» WHAT THE EXERCISE ASKS
Return each line of the listing that has the word "steps" in it.

» MATERIALS PROVIDED
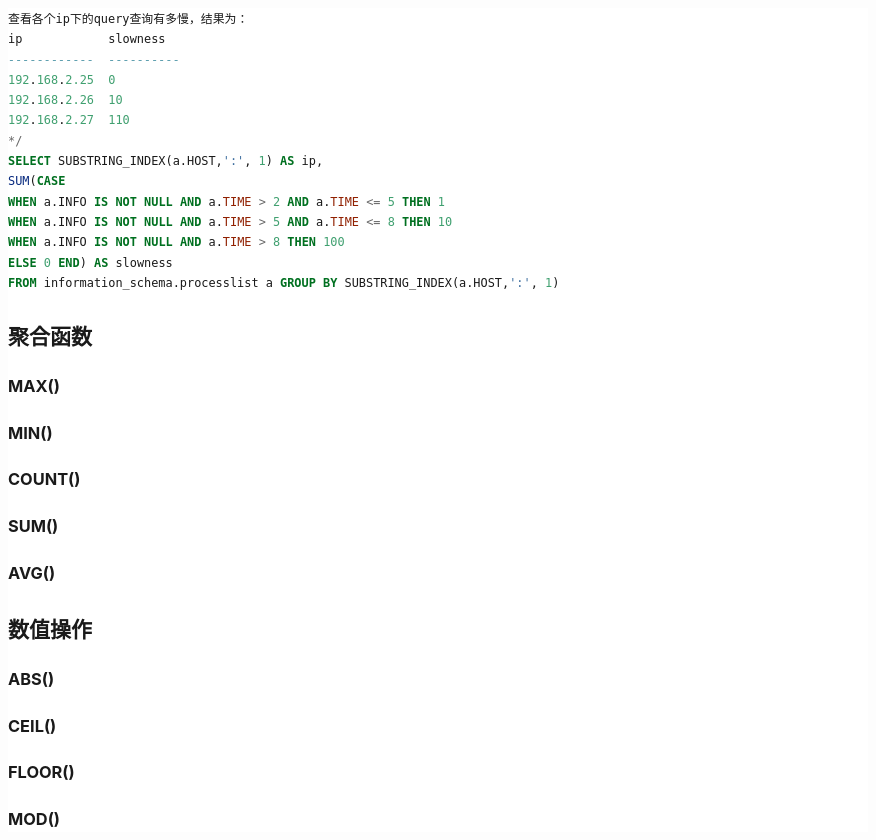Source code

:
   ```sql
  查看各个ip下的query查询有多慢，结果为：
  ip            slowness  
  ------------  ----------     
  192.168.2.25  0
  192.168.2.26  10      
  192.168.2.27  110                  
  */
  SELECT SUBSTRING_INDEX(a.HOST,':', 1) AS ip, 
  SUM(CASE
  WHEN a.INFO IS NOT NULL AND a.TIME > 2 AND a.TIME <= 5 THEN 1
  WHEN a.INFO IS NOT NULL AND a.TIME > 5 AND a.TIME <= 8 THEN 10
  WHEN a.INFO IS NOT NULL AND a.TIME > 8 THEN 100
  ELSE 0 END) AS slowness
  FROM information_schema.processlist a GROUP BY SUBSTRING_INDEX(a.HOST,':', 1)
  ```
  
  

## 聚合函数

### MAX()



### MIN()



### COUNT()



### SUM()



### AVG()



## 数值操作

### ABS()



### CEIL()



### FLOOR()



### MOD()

==

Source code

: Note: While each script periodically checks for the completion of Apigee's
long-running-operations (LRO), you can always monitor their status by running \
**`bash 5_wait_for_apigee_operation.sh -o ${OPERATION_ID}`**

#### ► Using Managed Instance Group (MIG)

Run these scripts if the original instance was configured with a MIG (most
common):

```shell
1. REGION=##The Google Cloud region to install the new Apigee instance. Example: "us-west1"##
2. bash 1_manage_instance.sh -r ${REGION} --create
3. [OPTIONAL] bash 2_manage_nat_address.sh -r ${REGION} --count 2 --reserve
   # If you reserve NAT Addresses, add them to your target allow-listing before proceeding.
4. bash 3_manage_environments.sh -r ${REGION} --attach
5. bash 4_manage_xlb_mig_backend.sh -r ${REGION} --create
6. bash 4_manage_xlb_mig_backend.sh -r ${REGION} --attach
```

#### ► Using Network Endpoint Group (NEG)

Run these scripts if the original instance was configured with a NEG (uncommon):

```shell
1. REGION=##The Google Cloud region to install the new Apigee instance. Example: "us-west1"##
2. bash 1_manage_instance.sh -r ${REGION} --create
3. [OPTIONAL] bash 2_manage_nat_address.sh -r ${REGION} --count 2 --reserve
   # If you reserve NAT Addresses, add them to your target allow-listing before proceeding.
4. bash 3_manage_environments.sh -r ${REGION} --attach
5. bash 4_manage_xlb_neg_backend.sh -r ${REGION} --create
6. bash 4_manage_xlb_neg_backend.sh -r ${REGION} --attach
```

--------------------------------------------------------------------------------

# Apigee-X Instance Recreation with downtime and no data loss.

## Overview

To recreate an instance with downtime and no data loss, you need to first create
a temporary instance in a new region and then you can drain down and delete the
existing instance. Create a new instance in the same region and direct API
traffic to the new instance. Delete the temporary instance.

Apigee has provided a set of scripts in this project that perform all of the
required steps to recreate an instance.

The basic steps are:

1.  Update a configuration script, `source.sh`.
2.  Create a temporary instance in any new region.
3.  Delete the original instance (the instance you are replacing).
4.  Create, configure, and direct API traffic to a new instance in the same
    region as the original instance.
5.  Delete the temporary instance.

» RESPONSE
required steps to recreate an instance.
The basic steps are:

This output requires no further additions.